:: Text passage ::
***
Le mer. 24 oct. 2018 à 09:23, Emmanuel Touzery <
emmanuel.touz...@lit-transit.com> a écrit :

> Hello,
>
>      thank you for the answer!
>
>      In this case TOMEE and AMQ are in the same process, on the same
> machine, communicating through 127.0.0.1 so network between AMQ and
> TOMEE shouldn't be an issue.
>

you are client of yourself? was more thinking about client <-> server

typically if you have

sender ------ some proxy ------- message driven bean

then you can have these "fake state" on network layer


>      In our case, writing to JMS keeps working, but consumers don't get
> notified. I'm not sure if there are two separate communication channels
> for that?
>

normally it is the same but depending the queue state it can block

did you check your DLQ too?


>
>      I'm not sure what you mean by backpressure, but we did disable flow
> control (which should only affect writes though, not notifying
> consumers) -- were you referring to something like that?
>

Yep


>      Also don't know about a disk issue -- the persistent queue keeps
> filling up on disk, and I see no exceptions in the logs.
>

maybe next time give a quick peak to the disk state and if the partition is
full,
can also be good to activate AMQ debug logs in such cases (if you can)


>
>      When you talk about batch size, do you mean acknowledge
> optimization? ("ActiveMQ can acknowledge receipt of messages back to the
> broker in batches (to improve performance). The batch size is 65% of the
> prefetch limit for the Consumer"). This sounds like it could be
> related.. If acknowldge breaks down, AMQ would wait on consumers to
> complete, while the consumers did complete and are waiting for new
> messages. I already had the idea to check on the JMX "InFlightMessages"
***
[Dataset excerpts]
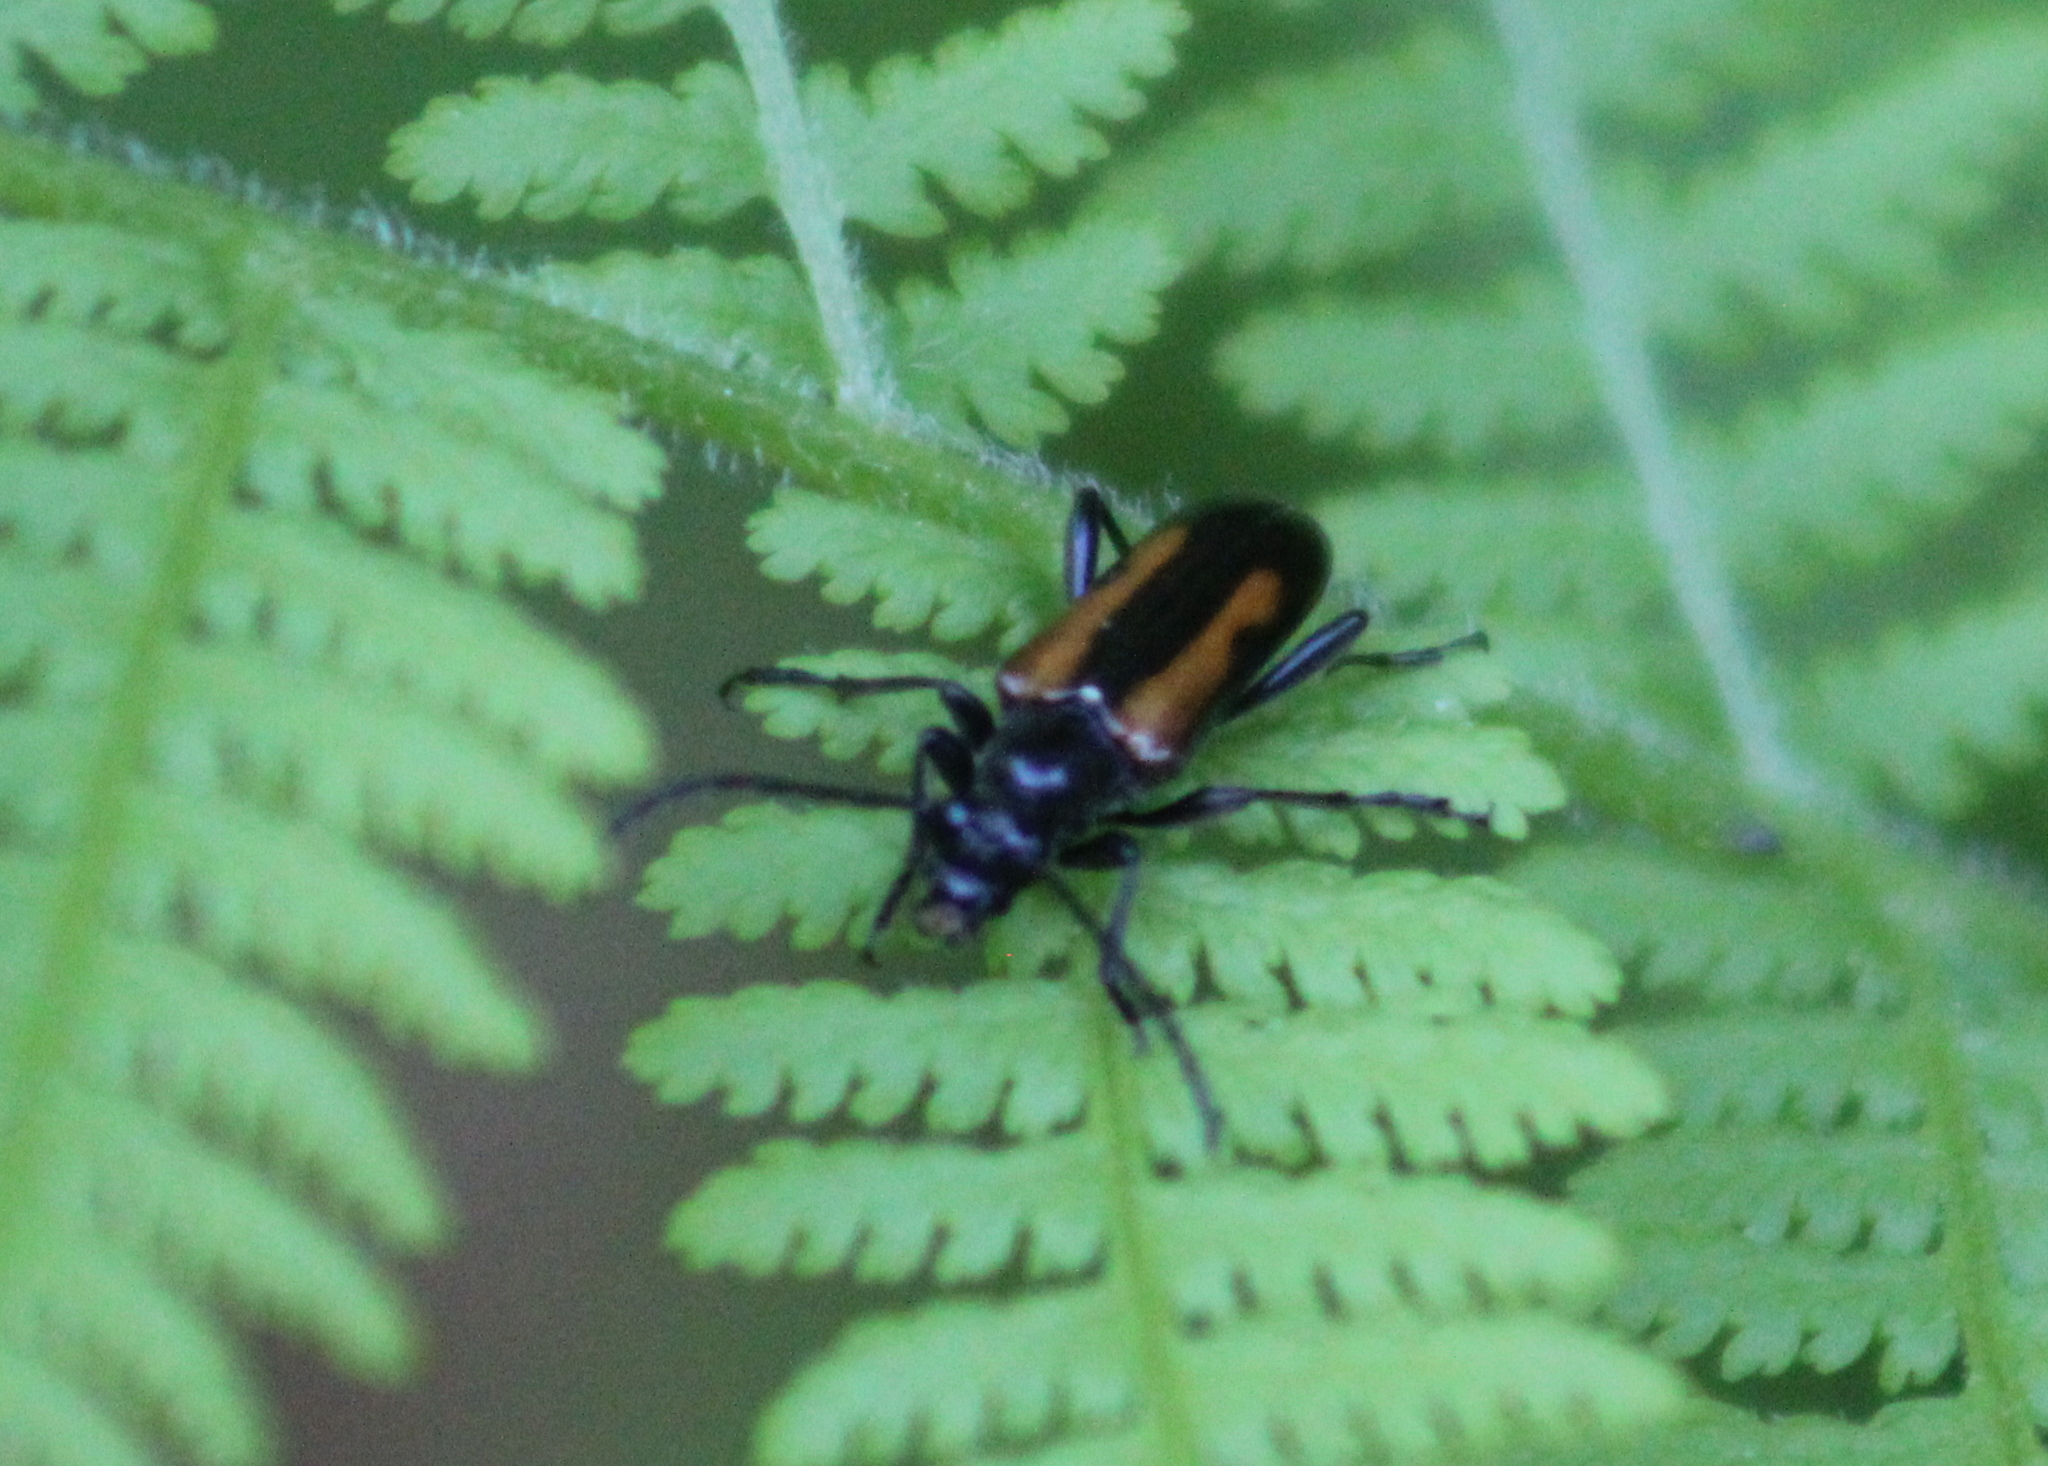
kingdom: Animalia
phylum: Arthropoda
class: Insecta
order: Coleoptera
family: Cerambycidae
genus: Strangalepta
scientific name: Strangalepta abbreviata
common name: Strangalepta flower longhorn beetle
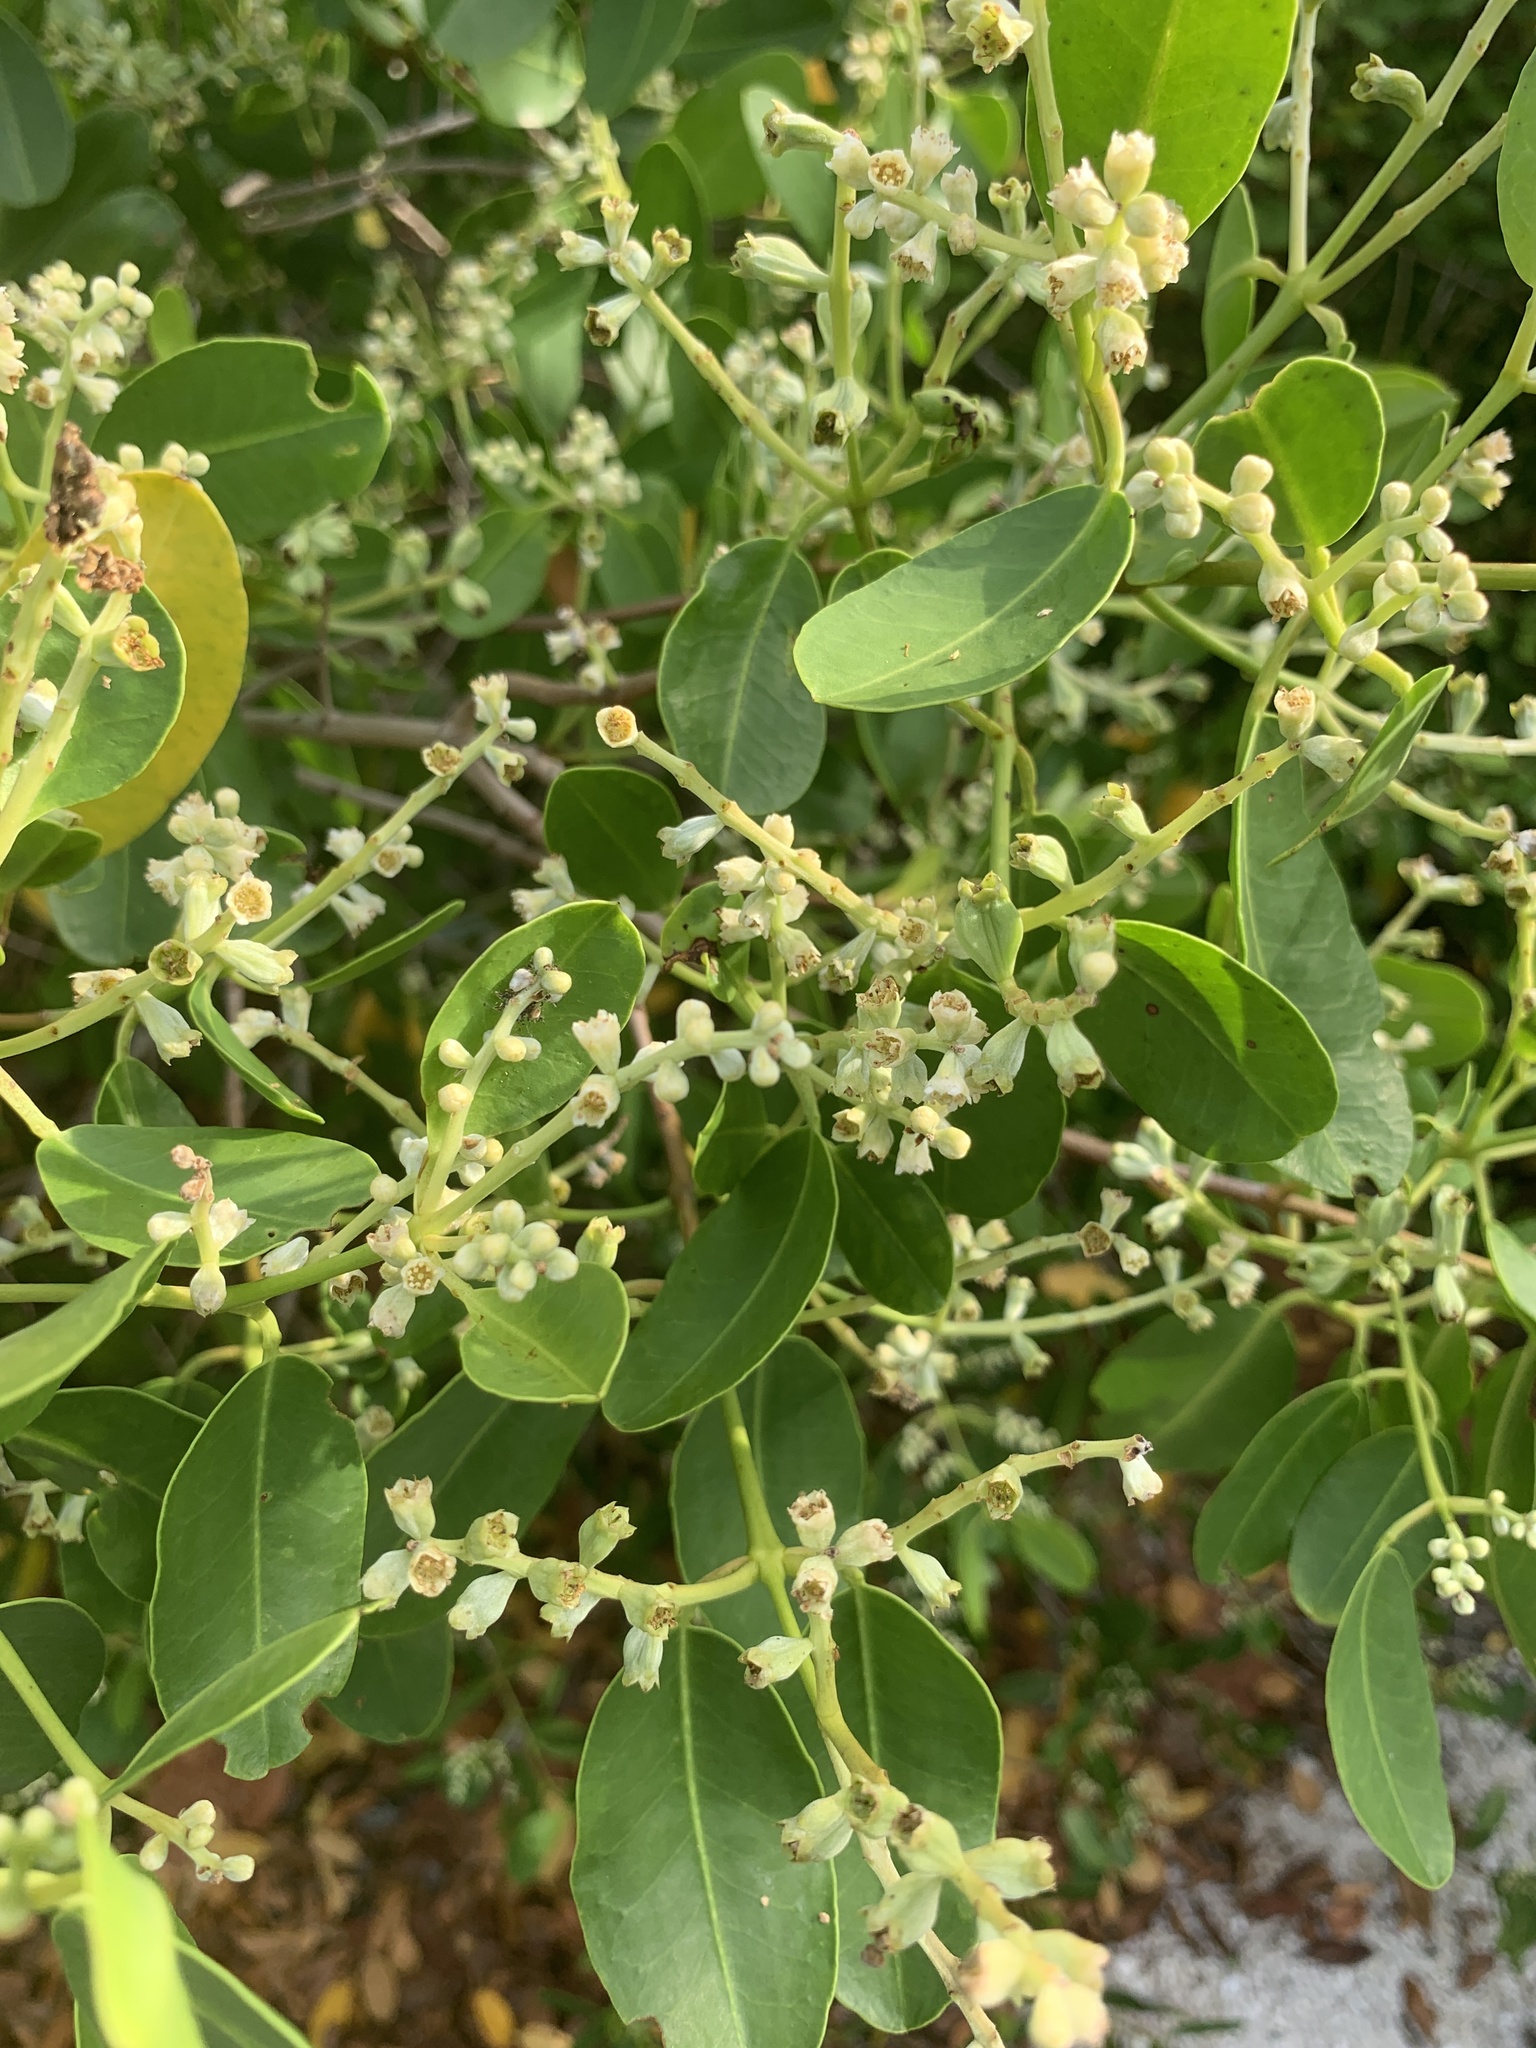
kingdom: Plantae
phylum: Tracheophyta
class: Magnoliopsida
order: Myrtales
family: Combretaceae
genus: Laguncularia
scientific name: Laguncularia racemosa
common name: White mangrove
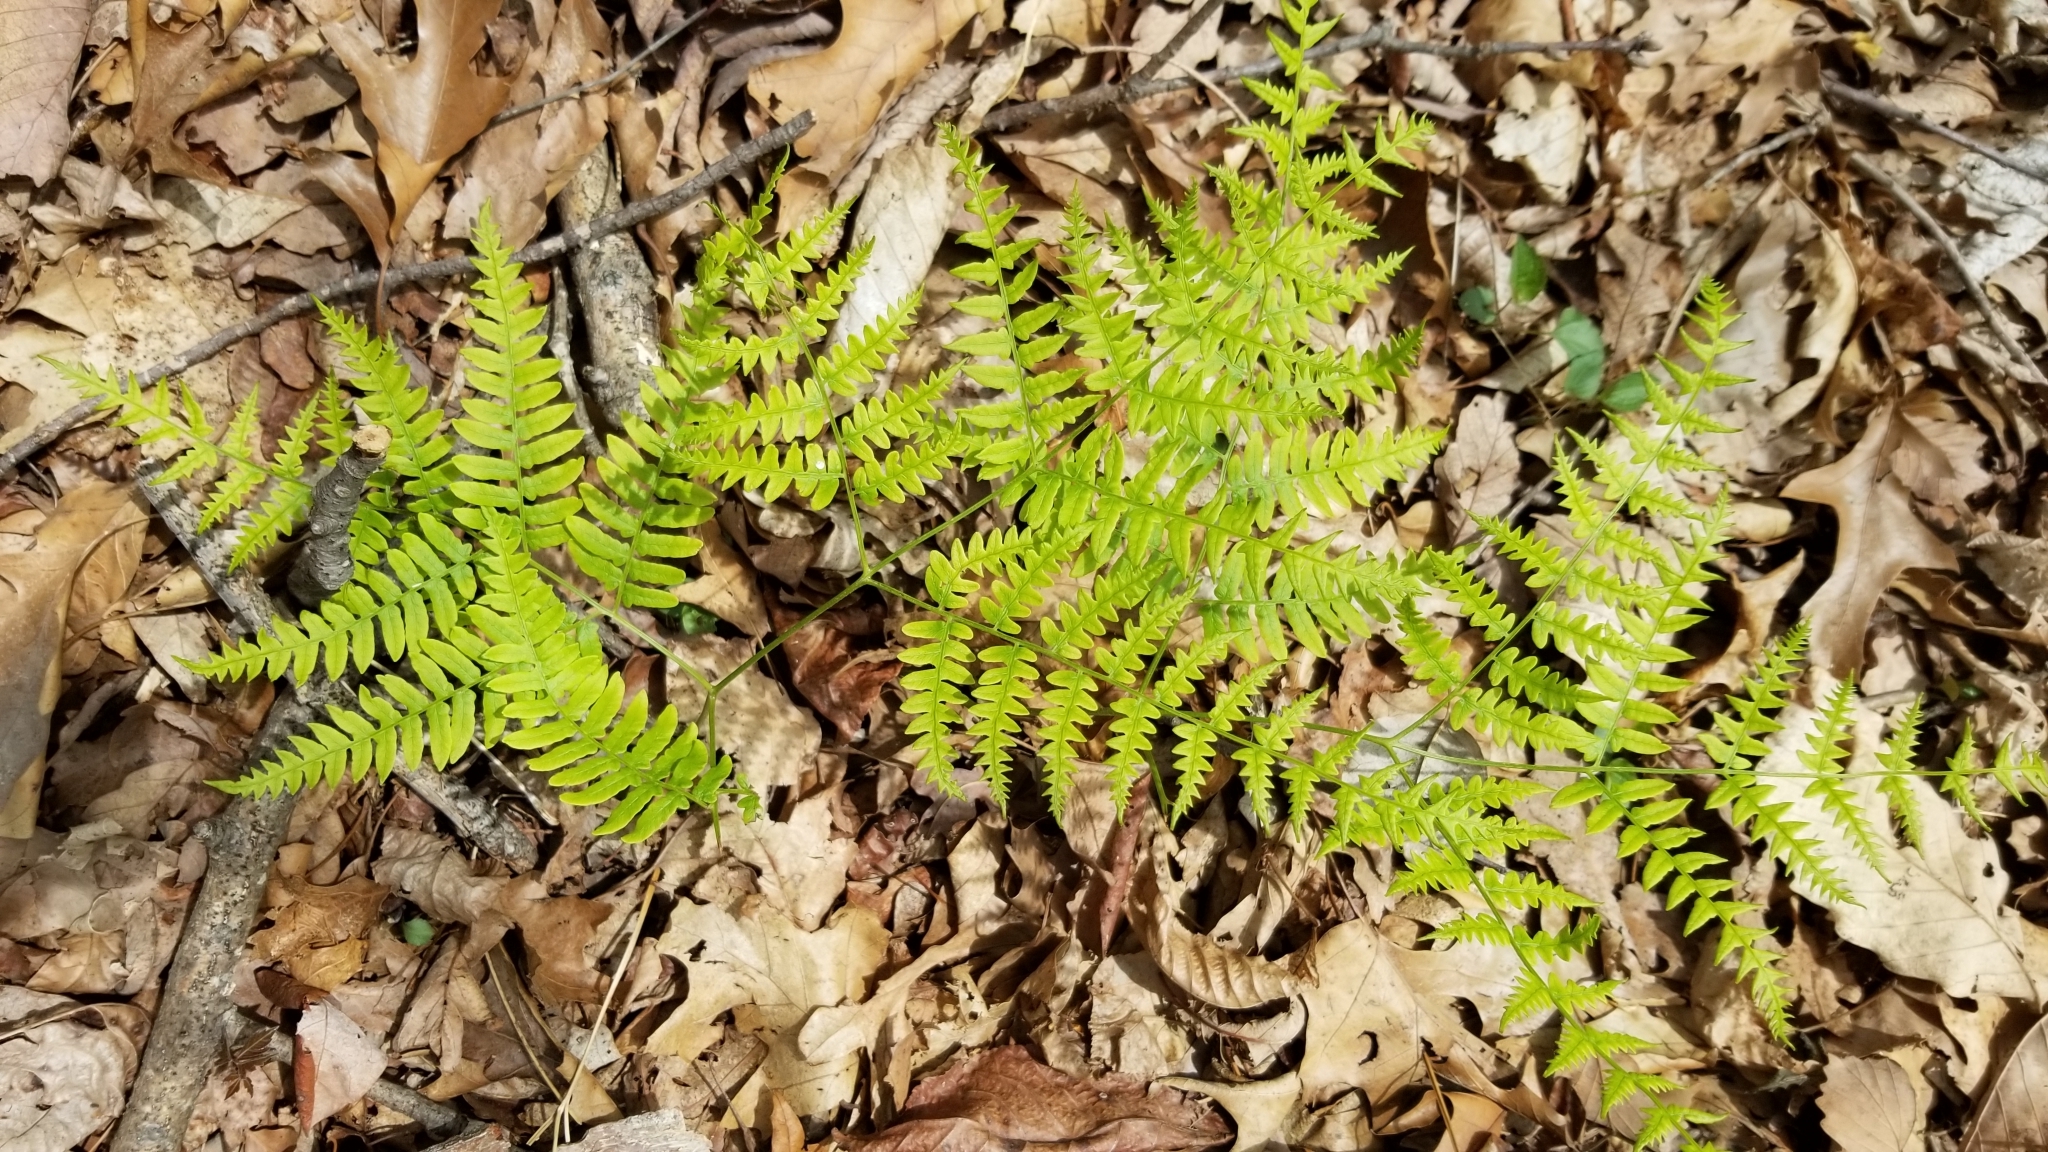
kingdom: Plantae
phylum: Tracheophyta
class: Polypodiopsida
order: Polypodiales
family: Dennstaedtiaceae
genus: Pteridium
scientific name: Pteridium aquilinum
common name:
***
:: Set exercise ::
Extend the ActiveMQ and TomEE email thread above, picking up right after its final sentence.

:: Reply to the exercise ::
> info during such an incident to confirm whether AMQ thinks that
> consumers are busy. But even if it turns out it does, that doesn't
> really help me, short-term.
>

Yep, here you can test with a batch size of 1 (will be "slow" but each
message is considered alone)


>
>      In this case client=server (we get messages over HTTP, write them
> in a queue on the activeMQ which runs in the same process as TOMEE, and
> consume them from the same TOMEE instance) so the thread dump I did
> covers both client & server.
>

It answers to the first question, so if you don't have any dynamic network
(like it can be with docker or so) it is likely not the issue.


>
>      Another backend than kahadb could be interesting, but there's a lot
> of traffic and validation of configuration changes for the server is
> expensive. I'm not sure that's really workable, especially since the
> chances of this fixing the issue are not that high.
>

Well, first you need to have an environment reproducing that issue then you
can iterate to identify it:

(no particular order)

0. DLQ state (ensure it is monitored)
1. network (if relevant)
2. backend
3. (potentially) transport
4. AMQ version

...


>
>      Regards,
>
> Emmanuel
>
> On 24/10/2018 08:39, Romain Manni-Bucau wrote:
> > Hello Emmanuel
> >
> > It can be a lot of things like a network breakdown behind a proxy (so AMQ
> > does not see it in some cases and a restart recreates the connection),
> some
> > backpressure (exponentional), some disk issue etc...
> >
> > It can be interesting to check your config for healthchecks, batch sizes,
> > and dump the threads in the server and client when hanging. Also testing
> > with another backend than kahadb can be interesting depending your work
> > load.
> >
> > Le mer. 24 oct. 2018 07:59, Emmanuel Touzery <
> > emmanuel.touz...@lit-transit.com> a écrit :
> >
> >> Hello,
> >>
> >>       noone has any suggestion?
> >>
> >>       Regards,
> >>
> >> emmanuel
> >>
> >> On 22/10/2018 16:04, Emmanuel Touzery wrote:
> >>> Hello,
> >>>
> >>>      we have a tomee+ 7.0.3 installation with activemq, using kahadb as
> >>> a persistent message storage. We have an activemq.xml, we plugged it
> >>> though :
> >>>
> >>> BrokerXmlConfig = xbean:file:/opt/app/tomee/conf/activemq.xml
> >>>
> >>>      in the tomee.xml. The activemq broken runs within TOMEE:
> >>>
> >>> ServerUrl       =  tcp://127.0.0.1:61616
> >>>
> >>>      We have a prefetch of 2000:
> >>>
> >>> <transportConnector name="nio"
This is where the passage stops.